Friday, January 30, 2015

Mini (or not so mini) Inquiry


I'm proud to be a member of 'The Weavers'. We're trying to weave our standards, inquiry, thinking strategies, and routines together to provide opportunities for our students succeed. Our beautiful questions that we're pondering is, "How do we integrate the standards into inquiry?" All of us feel like we've attempted, or at least dabbled in inquiry, but we struggle knowing that we are meeting all of our standards and curriculum mandates. I've felt like there is so much to teach within a inquiry study. There is the process of inquiry (how we answer questions, reliable sources, synthesizing information) as well as the content.

Artifacts:
Last Friday, I had a lot of thinking to share, although I didn't actually bring any of the artifacts. A little over three weeks ago, I launched into what I thought was a mini inquiry study around nonfiction. I've been very unsure of how an inquiry study looks in literacy around the genres. In the past, I've always approached units through an inquiry lens by immersing ourselves in our genre and noticing characteristics, but I've only continued through the inquiry lens a couple of times.

So, after looking at nonfiction texts for two days for 'threads that weave through nonfiction', I asked  students what they're wondering. I expected to hear crickets, but boy, was I wrong! The students came up with amazing questions. Some questions shocked me, and some of them were very similar to where I wanted us to go in order to address our standards. (Immerse)

As much as I wanted to go back to how I'd envisioned this unit unfolding, these questions were too good to leave unanswered. So, into inquiry we went. Students chose a question they were passionate about, attempted to find answers via Google, interviewing 'experts', and finding examples to support their thinking. (Investigate)

After way longer than I had intended to spend on researching, some students felt super successful in answering their questions, and some are still grappling with some ideas. Regardless, of where they were with their thinking we used Connect, Extend, Challenge to help us synthesize our learning. (Coalesce). 

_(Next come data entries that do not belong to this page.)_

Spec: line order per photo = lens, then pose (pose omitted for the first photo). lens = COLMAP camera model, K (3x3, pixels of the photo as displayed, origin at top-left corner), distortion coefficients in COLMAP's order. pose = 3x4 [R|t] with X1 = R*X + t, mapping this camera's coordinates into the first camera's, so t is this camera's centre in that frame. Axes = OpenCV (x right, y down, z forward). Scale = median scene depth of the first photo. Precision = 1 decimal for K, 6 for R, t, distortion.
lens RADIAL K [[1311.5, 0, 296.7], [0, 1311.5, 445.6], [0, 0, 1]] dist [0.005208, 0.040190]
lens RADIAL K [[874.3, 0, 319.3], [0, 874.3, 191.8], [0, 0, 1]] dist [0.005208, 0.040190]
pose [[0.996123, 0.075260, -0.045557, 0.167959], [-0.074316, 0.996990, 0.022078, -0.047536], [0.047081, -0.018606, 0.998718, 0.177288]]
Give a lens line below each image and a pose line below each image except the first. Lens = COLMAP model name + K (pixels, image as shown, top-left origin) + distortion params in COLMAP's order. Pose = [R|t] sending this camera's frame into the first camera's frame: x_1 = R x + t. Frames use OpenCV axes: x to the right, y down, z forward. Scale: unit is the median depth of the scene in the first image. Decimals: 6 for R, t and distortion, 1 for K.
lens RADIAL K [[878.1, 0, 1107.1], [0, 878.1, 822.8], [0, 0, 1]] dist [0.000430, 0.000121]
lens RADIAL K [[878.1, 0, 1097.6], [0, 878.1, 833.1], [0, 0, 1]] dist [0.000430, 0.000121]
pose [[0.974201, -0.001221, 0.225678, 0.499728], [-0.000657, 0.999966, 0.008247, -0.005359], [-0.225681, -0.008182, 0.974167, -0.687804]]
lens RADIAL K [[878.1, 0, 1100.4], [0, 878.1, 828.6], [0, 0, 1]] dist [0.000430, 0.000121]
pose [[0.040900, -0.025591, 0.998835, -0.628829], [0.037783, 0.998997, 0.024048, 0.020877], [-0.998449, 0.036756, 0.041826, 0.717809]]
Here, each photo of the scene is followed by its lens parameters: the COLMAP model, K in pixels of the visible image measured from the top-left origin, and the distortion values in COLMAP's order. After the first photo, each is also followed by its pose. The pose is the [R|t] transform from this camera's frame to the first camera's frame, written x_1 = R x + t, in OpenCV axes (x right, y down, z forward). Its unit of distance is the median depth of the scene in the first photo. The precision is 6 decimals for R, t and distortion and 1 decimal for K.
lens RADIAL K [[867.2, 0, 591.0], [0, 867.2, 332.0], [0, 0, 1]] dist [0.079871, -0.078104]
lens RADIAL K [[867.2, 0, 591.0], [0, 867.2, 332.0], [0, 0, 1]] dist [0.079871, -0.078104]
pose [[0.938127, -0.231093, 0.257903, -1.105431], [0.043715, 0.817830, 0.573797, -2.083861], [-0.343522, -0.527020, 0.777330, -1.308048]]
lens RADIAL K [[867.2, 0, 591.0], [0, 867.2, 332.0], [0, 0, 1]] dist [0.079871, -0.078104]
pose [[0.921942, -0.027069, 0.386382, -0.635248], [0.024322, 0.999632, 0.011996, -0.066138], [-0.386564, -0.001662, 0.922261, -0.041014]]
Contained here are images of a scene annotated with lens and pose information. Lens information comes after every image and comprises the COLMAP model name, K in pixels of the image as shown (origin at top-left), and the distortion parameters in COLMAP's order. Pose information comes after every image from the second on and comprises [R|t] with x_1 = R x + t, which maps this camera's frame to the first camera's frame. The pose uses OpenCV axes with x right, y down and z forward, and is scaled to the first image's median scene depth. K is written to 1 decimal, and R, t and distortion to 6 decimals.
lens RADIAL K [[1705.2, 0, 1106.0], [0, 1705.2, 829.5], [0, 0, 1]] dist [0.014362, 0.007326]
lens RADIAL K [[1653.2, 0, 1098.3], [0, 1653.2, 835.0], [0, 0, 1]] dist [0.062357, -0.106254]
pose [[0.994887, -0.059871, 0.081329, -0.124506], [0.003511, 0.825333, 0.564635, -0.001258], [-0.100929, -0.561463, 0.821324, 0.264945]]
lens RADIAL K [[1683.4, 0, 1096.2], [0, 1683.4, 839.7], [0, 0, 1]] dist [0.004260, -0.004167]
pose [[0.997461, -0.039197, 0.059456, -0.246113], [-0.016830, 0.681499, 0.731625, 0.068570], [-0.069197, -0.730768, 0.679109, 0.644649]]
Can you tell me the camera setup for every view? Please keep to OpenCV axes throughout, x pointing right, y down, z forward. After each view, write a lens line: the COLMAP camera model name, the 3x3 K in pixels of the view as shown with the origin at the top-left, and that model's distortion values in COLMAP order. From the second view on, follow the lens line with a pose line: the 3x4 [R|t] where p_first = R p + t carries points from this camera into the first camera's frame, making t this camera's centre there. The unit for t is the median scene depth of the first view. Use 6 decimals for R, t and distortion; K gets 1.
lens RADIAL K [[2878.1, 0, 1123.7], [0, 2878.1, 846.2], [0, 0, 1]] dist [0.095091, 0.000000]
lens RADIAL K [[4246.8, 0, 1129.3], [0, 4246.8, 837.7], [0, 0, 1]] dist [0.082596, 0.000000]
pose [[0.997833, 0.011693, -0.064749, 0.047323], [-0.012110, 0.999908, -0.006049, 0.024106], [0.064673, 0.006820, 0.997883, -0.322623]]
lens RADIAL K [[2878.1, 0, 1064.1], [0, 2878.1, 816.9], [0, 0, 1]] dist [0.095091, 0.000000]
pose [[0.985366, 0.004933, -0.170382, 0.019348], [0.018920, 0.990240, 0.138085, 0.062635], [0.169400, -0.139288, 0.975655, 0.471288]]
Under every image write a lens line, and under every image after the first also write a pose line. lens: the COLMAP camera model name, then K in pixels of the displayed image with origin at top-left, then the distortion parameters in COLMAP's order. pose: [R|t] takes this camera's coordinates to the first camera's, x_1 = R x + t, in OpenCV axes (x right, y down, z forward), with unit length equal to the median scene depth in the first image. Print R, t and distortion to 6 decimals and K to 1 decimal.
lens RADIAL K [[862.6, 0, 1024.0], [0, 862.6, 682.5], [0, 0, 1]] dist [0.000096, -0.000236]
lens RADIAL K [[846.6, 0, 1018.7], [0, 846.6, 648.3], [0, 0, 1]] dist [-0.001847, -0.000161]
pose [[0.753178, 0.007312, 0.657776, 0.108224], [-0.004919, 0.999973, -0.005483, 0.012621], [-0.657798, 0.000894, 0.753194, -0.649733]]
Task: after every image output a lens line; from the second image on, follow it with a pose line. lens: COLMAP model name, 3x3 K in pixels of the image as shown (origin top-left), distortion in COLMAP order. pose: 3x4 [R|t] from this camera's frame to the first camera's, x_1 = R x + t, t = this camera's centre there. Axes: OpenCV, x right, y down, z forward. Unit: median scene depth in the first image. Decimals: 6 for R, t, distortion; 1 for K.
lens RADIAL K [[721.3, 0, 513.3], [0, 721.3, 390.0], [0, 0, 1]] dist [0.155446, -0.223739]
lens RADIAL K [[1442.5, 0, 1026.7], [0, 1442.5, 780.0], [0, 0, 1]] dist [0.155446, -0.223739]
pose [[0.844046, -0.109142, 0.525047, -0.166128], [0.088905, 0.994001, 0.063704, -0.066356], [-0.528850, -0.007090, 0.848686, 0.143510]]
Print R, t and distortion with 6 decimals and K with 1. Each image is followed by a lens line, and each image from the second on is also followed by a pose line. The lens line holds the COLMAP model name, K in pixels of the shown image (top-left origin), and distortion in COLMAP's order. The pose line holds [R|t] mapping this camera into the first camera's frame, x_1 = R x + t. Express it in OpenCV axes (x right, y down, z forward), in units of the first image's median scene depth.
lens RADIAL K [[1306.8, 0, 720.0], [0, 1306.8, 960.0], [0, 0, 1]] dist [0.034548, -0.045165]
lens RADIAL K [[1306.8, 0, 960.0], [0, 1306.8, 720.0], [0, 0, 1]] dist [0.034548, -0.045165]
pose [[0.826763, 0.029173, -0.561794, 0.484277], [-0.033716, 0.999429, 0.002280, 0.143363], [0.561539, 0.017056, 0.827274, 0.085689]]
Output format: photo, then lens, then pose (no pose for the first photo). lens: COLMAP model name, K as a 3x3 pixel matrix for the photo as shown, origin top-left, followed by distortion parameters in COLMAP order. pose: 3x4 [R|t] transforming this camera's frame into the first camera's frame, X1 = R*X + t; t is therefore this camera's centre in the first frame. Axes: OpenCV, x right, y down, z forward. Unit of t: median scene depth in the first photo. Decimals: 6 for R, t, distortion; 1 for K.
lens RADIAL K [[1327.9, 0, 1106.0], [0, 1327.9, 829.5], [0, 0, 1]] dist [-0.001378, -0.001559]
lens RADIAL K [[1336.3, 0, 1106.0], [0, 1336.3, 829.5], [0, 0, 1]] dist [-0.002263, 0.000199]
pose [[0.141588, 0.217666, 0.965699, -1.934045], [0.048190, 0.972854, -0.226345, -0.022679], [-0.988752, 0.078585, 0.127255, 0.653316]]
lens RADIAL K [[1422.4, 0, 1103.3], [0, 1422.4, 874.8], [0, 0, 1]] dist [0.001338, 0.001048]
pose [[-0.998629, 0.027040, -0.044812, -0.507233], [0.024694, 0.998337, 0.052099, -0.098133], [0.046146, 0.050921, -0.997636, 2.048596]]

We're now in the process of writing our findings on our blog in order to share our learning and add to our schema by reading others' posts. . 4th Grade Thinkers Blog (Going Public)

Think, Puzzle, Explore
After going through this process again and having the opportunity to converse with my group, I think that I am integrating the standards more than I feel like I do. Eventhough I felt like I focused mainly on the process and not the content, I was teaching standards. I also need to keep my mind open in terms of reading, writing, small group instruction. I'm doing all of that within our inquiry studies, just for a different purpose at different times (writing to learn vs. writing to share, conferring vs. guided reading, etc.)

One thing I'm still wondering about is what the most effective way to teach kids how to find information on the internet. If that is my mini-lesson, how can I make sure I'm successful? Over the next couple of weeks I plan on taking time to reflect on what standards I addressed during our inquiry study. My hunch is I'm addressing many standards informally, so how can I explicitly teach the skills? I need to know what I'm doing and not doing in order to begin bettering my inquiry instruction.






2 comments:

  1. The questions your students had were great. I can see why you felt like you needed had to let go of your picture and go with theirs. Luckily I get to see the comprehension of one of your students inquiry project. Usually it is like pulling teeth to talk about school but whenever there is an inquiry project with his own question he is pondering he is always so immersed. He loves to talk about it and research it. He came home and told me all about his questions and everything he had learned so far about his question. I struggle with my vision compared to my students actual learning/product all the time. But when I see them doing research with their parents at home and applying their learning to their free choices during free time.......I realize my vision was not as important as their learning and application into their lives.

    ReplyDelete
  2. Thanks Jackie for letting me see this study from another side! They were really tough questions, and I couldn't be happier that Ben cared enough to grapple with it. He's truly living a 'curious life', as we've been discussing. Yeah!!